Le Jumeyrah terletak agak di pinggir Paris di 11e arrondissement. Kesasar sebentar, kami temukan juga. Kami pelanggan pertama. Seorang lelaki berwajah Arab mempersilakan kami duduk di satu sudut di tengah-tengah restoran. Suasananya temaram, didominasi warna merah dan ungu. Kesulitan kami mendapat hasil foto bagus di sini. Nyaris semua foto hasilnya berwarna merah.

Dengan bahasa inggris patah, si lelaki tadi menjelaskan menu kepada kami. Semuanya halal, katanya. Ada paket khusus yang bisa dipilih. Yang murah adalah satu paket hidangan utama, dan salah satu antara hidangan pembuka atau penutup (menu gastronome). Satu paket lagi, lengkap dari hidangan pembuka, utama, dan penutup (menu gourmand). Tak ada yang memilih ini. Emak pilih satu hidangan utama dan cocktail “Dubai”. Lia pilih pembuka dan utama. Sementara Intan dan Mbak Erna pilih hidangan utama dan penutup.

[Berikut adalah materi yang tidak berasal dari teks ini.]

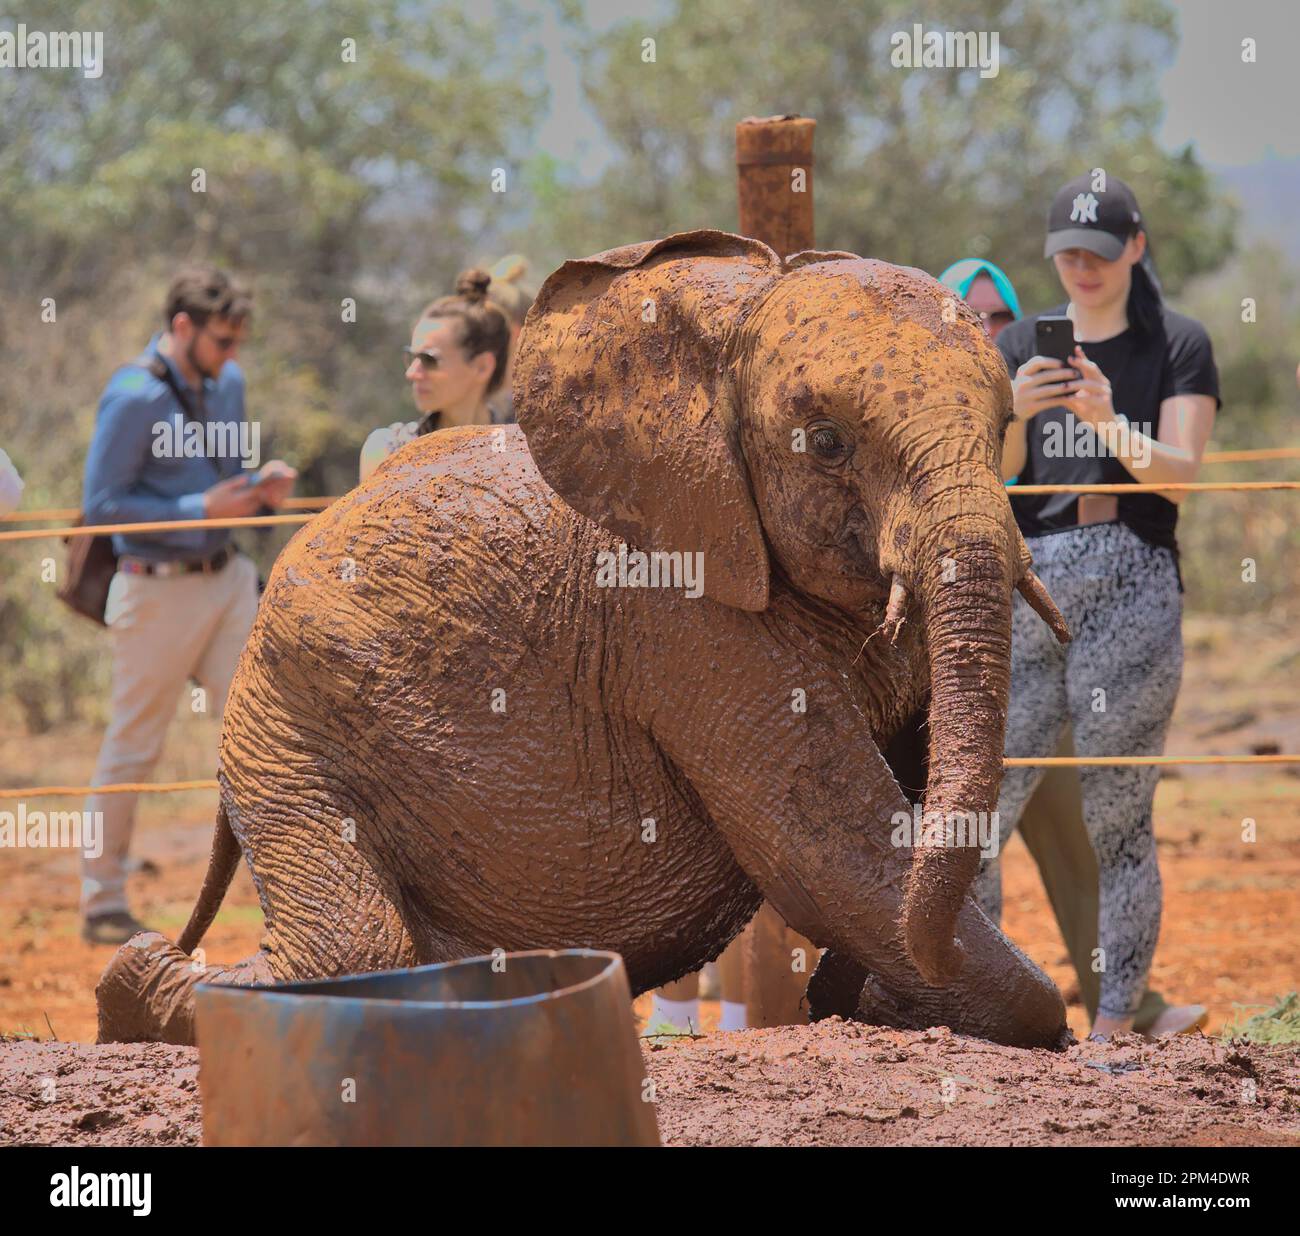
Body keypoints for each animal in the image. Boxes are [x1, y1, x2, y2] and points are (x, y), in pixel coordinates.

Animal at [98, 230, 1076, 1044]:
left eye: (1004, 428)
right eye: (828, 442)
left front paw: (868, 995)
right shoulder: (682, 617)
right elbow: (832, 850)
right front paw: (893, 991)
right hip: (284, 721)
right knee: (356, 953)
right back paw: (132, 981)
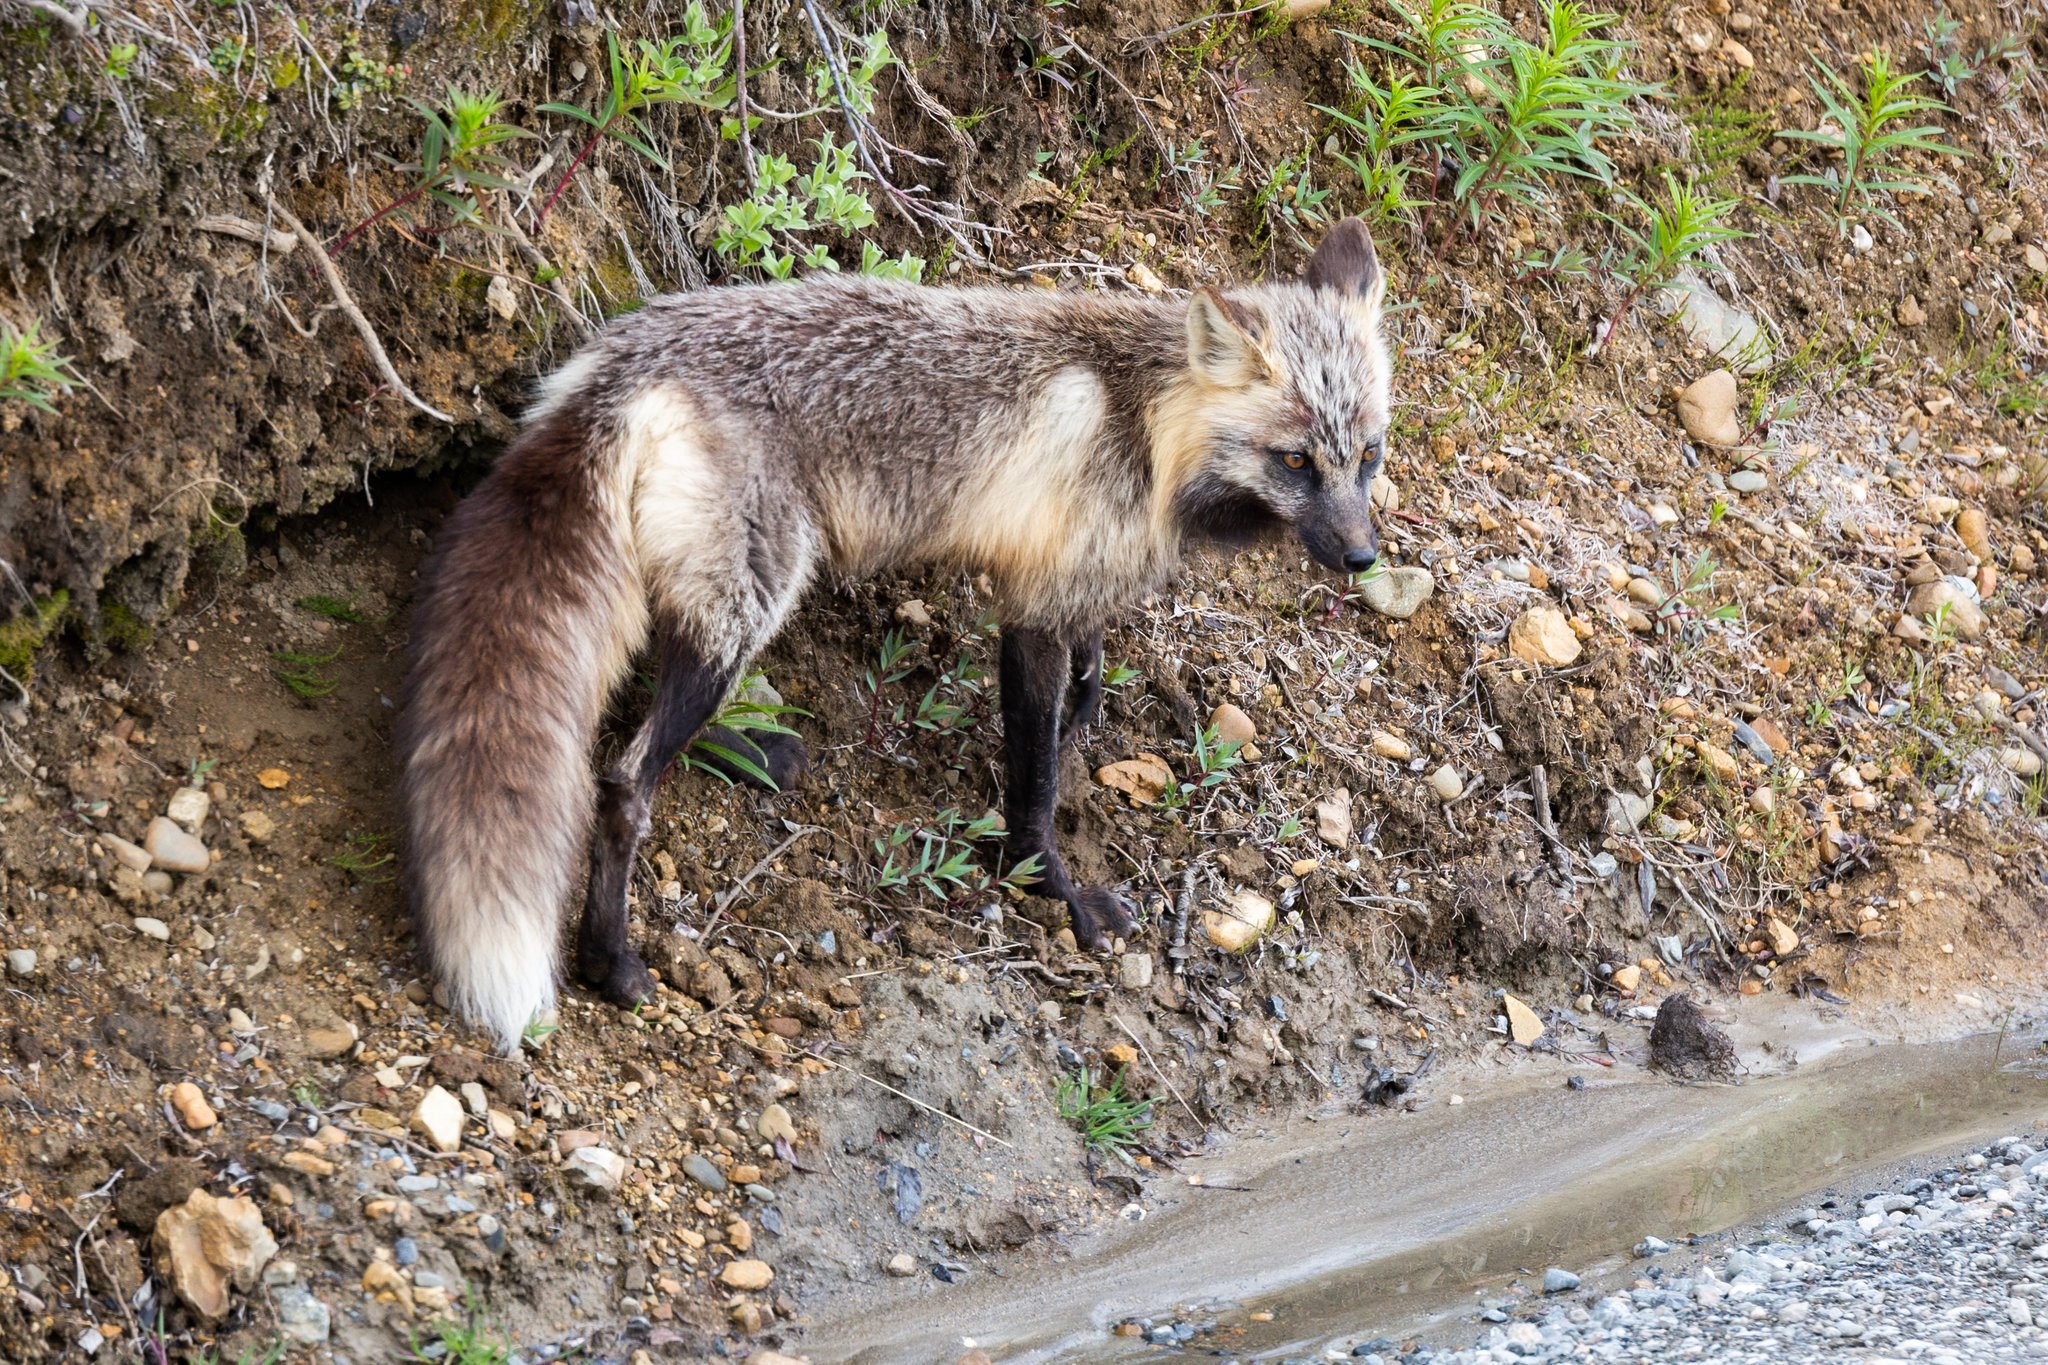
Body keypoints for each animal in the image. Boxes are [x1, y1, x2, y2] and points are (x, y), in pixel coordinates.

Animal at [396, 217, 1393, 1052]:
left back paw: (753, 756)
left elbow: (1087, 674)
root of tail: (623, 366)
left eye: (1369, 454)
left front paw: (1084, 714)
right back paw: (613, 962)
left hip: (724, 610)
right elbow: (1034, 780)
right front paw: (1048, 885)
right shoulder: (1031, 607)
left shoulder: (1075, 581)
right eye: (1295, 460)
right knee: (623, 779)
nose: (1362, 555)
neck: (1143, 427)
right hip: (754, 597)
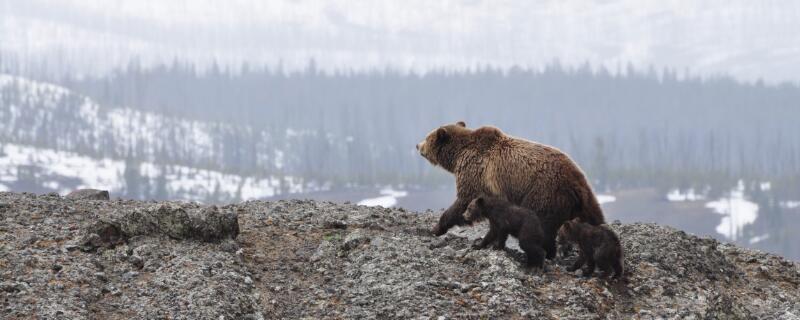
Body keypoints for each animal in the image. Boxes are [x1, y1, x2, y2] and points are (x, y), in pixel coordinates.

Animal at [418, 121, 608, 258]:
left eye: (427, 137)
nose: (417, 145)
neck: (458, 155)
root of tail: (576, 182)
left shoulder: (475, 172)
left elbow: (463, 201)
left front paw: (436, 228)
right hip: (585, 199)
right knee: (594, 218)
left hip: (544, 192)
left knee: (542, 225)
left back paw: (545, 252)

Air putih dalam wadah mirip botol gelas raksasa bermulut besar datang segera. Disusul dengan cocktail. Hidangan pembuka berupa salmon asap dan baguette kami makan sama-sama. Salmon asapnya tak seasin salmon asap supermarket yang biasa Emak beli.

Jika membaca menu sendiri, susah sekali dimengerti, sebab kami tak bisa bahasa Perancis. Mana menunya panjang-panjang. Sudah diterangkan, masih tanya berkali lagi. Emak pesan ayam panggang dengan mie. Cocktail “Dubai” pesanan adalah sampuran buah markisa, mangga, jambu biji dengan sirup delima. Segar dan tak terlalu manis.

Makin lama, restoran ini penuh dikunjungi pelanggan. Tak ada bangku kosong lagi. Untung kami tak perlu reservasi tempat lebih dahulu.

Dua teman memilih daging panggang disajikan dengan tomat dan terong. Intan memilih daging bebek suwir yang disajikan dengan mashed potato. Kami saling mencicipi makanan. Jadi tahu rasa masing-masing. Semuanya enak. Cita rasanya lembut. Ayam panggangnya disajikan dengan saus keju. Gorgonzola mungkin. Bebek suwirnya tak bau. Dan tumisan terongnya bikin lidah berdansa. Walau porsi terlihat tak besar, kami sudah kekenyangan makan hidangan utama. Hidangan penutup berupa crème brulee dan kue coklat dan es krim pun susah kami habiskan berempat. Dua jam kami habiskan untuk makan malam saja. Pulangnya, kami bakar lemak dengan naik turun metro Paris, berjalan kembali di Champs-Élysées, menuju Arc de Triomp, dimana bus akan menjemput kami pulang.